═══ Data supplied
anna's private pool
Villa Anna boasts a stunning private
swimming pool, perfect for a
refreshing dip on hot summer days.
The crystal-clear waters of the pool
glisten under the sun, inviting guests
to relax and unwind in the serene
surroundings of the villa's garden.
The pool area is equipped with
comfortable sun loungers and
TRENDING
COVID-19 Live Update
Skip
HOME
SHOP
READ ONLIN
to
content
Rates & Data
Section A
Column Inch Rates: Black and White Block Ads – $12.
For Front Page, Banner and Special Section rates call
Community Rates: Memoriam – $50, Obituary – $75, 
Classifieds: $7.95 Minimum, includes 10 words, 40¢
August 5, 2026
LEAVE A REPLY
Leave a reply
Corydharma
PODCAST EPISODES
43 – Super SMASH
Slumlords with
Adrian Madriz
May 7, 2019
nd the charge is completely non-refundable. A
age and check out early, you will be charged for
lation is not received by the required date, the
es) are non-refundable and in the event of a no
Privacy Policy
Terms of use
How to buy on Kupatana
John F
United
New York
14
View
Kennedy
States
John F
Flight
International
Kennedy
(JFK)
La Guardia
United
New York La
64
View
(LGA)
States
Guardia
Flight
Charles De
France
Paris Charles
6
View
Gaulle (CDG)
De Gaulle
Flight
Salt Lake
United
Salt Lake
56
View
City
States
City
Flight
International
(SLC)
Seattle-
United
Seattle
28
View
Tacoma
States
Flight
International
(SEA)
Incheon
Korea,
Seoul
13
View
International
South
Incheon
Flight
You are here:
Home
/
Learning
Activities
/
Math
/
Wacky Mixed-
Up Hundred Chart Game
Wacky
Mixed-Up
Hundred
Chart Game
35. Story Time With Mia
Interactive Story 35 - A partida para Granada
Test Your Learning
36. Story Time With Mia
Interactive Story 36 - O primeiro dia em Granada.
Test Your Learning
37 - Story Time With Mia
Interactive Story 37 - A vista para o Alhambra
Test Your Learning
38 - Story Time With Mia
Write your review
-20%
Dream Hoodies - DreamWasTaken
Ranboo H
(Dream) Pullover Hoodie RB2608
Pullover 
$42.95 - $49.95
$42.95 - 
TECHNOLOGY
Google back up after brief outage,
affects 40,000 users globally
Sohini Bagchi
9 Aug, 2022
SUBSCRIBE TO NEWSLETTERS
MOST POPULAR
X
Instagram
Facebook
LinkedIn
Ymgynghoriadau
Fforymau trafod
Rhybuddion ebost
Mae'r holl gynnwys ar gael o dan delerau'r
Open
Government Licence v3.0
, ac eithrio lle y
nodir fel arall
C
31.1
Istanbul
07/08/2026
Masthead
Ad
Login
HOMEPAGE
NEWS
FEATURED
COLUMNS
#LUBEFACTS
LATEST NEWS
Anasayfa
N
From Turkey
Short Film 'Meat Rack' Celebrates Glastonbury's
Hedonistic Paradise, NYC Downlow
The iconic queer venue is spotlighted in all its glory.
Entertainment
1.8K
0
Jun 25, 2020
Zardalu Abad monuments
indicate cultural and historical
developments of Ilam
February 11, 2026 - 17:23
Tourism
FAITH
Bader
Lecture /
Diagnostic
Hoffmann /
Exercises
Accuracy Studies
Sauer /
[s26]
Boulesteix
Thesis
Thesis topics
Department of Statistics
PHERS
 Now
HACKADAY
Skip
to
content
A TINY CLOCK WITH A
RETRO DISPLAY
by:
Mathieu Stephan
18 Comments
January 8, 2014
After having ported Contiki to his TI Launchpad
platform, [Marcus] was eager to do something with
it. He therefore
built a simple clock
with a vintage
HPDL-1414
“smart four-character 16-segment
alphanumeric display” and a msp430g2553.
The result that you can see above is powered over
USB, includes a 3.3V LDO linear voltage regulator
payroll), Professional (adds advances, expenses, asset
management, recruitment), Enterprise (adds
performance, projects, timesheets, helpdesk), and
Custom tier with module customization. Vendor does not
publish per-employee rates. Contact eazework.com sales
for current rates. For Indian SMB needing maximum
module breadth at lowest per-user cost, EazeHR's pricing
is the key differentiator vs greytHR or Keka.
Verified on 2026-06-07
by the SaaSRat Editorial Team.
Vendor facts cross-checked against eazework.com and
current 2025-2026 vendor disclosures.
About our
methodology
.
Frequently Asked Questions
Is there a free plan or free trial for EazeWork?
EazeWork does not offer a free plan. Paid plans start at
══════
Exercise
Starting at the beginning of the records and ending with the line that contains "For Front Page, Banner", write those lines out again with "sun loungers" replaced by "deck chairs" and nothing else changed.

The completed task
anna's private pool
Villa Anna boasts a stunning private
swimming pool, perfect for a
refreshing dip on hot summer days.
The crystal-clear waters of the pool
glisten under the sun, inviting guests
to relax and unwind in the serene
surroundings of the villa's garden.
The pool area is equipped with
comfortable deck chairs and
TRENDING
COVID-19 Live Update
Skip
HOME
SHOP
READ ONLIN
to
content
Rates & Data
Section A
Column Inch Rates: Black and White Block Ads – $12.
For Front Page, Banner and Special Section rates call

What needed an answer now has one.